Speziell vom engen Kontakt zur Zielgruppe hat sich Sven Rittau bereits 2022 begeistert gezeigt. "Das ist doch das, wo im Onlinehandel aktuell alle hinwollen“, wird der Zooplus-Gründer vom Handelsblatt zitiert, der als Teil der Investoren-Gruppe Fure Capital eine Geldspritze in einstelliger Millionenhöhe für MissPompadour aufgezogen hat. Auch die Hamann-Brüder Stefan und Sebastian, Gründer der shopware AG, sind beteiligt.
Die Zukunft: Internationaler und in Garten-Centern
Rittau freut sich demnach darüber, dass das Trio nicht nur einen Shop, sondern eine beliebte Marke etablieren konnte und stellt dementsprechend eine wachstumsreiche Zukunft in Aussicht. Statt der momentan vier Prozent des erreichbaren Marktes wollen die Verantwortlichen bis 2026 so bereits zehn Prozent vorweisen können. Eine nicht unbedingt zuallererst mit Baumärkten assoziierte Kundengruppe hat MissPompadour längst fest in der Hand: Laut Antje Reitjes sind rund 80 Prozent der Bestellenden weiblich.

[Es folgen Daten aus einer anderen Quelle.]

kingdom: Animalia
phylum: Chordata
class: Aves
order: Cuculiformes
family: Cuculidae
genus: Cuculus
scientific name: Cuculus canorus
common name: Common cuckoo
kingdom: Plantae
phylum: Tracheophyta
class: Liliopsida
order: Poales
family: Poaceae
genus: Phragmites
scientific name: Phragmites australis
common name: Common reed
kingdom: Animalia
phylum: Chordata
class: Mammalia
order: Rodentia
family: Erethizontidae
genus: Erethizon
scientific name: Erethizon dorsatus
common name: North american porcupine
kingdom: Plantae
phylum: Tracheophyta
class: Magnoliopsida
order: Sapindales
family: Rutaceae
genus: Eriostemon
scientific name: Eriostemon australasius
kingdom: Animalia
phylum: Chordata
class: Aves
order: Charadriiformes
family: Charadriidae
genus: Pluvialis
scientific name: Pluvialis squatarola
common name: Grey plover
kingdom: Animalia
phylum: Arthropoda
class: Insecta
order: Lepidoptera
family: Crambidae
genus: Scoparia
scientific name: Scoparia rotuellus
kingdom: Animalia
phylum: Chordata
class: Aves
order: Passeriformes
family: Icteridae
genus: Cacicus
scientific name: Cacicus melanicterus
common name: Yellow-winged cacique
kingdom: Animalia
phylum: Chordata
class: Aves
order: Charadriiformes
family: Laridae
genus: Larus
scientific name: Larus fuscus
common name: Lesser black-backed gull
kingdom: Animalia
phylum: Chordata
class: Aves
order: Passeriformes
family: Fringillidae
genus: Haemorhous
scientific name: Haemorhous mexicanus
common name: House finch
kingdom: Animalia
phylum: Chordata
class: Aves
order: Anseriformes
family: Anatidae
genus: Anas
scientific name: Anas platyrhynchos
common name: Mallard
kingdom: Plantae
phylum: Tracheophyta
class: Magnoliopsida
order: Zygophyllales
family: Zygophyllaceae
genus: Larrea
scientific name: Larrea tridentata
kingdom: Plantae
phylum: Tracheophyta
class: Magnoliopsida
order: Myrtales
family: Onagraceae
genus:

Zudem wird seit kurzer Zeit eine eigene Kreidefarben-Linie in ausgewählten Märkten der Dehner-Gruppe, die in Deutschland und Österreich mit über 130 Garten-Centern vertreten ist, angeboten. Dem Testlauf bei Europas Marktführer wohnt große Bedeutung inne, immerhin könnte er die Tür für weiterführende Kooperationen weit aufstoßen. Erik Reintjes gibt zu Protokoll, dass die Verhandlungen mit Baumärkten auf der anderen Seite zwar stattgefunden, offensichtlich jedoch nicht zu einem zufriedenstellenden Deal geführt haben.
Besser läuft es mit der Internationalisierung: Neben dem gesamten DACH-Raum ist der Dienst von MissPompadour inzwischen auch in Frankreich und den Niederlanden verfügbar; Belgien und Polen (hier zunächst probeweise über Marktplätze) sollen als nächstes folgen.